Die Zeit verging schnell und es passierte viel. Ich weihte engste Freunde ein, suchte mir einen Nebenjob verbrachte meine „Feierabende“ mit zusätzlicher Arbeit, um Geld sparen zu können. Ich plante die Reise nach Australien und verliebte mich neu.

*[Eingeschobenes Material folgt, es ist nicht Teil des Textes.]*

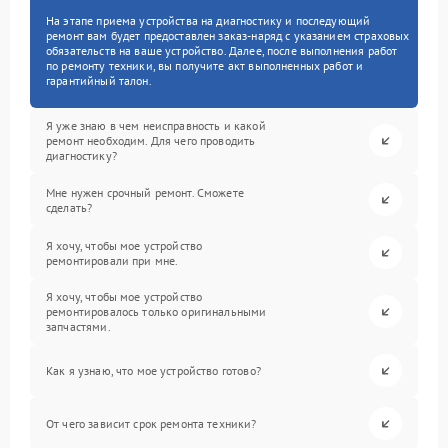
На этапе приема устройства на диагностику и последующий
ремонт вам будет предоставлен заказ-наряд с указанием страховых
обязательств на ваше устройство. Далее, после выполнения работ
по ремонту техники, вы получите акт выполненных работ и
гарантийный талон.
Я уже знаю в чем неисправность и какой
ремонт необходим. Для чего проводить
диагностику?
Мне нужен срочный ремонт. Сможете
сделать?
Я хочу, чтобы мое устройство
ремонтировали при мне.
Я хочу, чтобы мое устройство
ремонтировалось только оригинальными
запчастями.
Как я узнаю, что мое устройство готово?
От чего зависит срок ремонта техники?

Doch auch nach der (zu kurzen) Zeit in Down Under war ich mir unsicher. Das Reisen durch diverse Hostels hatte mich in die Realität zurück geholt, denn sind wir mal ehrlich: mit Sauberkeit nach „deutschem Standard“ hat das wenig zu tun. Und dann gab es plötzlich IHN an meiner Seite. Ich überlegte monatelang, aber es half nichts. Ich will die Welt sehen und zwar am liebsten sofort!

Im Januar 2017 stellte ich meinen Antrag auf das Sabbatjahr, im April hatte ich die Zusage meines Arbeitgebers und damit war sprichwörtlich die Katze aus dem Sack. Meine Eltern durften die Neuigkeit erst mal verarbeiten und sich mit dem Gedanken abfinden, denn aufzuhalten war mein Entschluss nicht mehr. Alles in allem habe ich wirklich nur gute Reaktionen auf meine Pläne bekommen. Natürlich auch mit zur Vorsicht mahnenden Worten, aber das ist ja auch in Ordnung.

Und jetzt ist es plötzlich gar nicht mehr lang, bis meine Reise los geht! Ich verschlinge förmlich andere Reiseblogs und schaue jede Menge Vlogs auf You Tube. Mein Countdown zählt fleißig rückwärts. Ich freue mich drauf.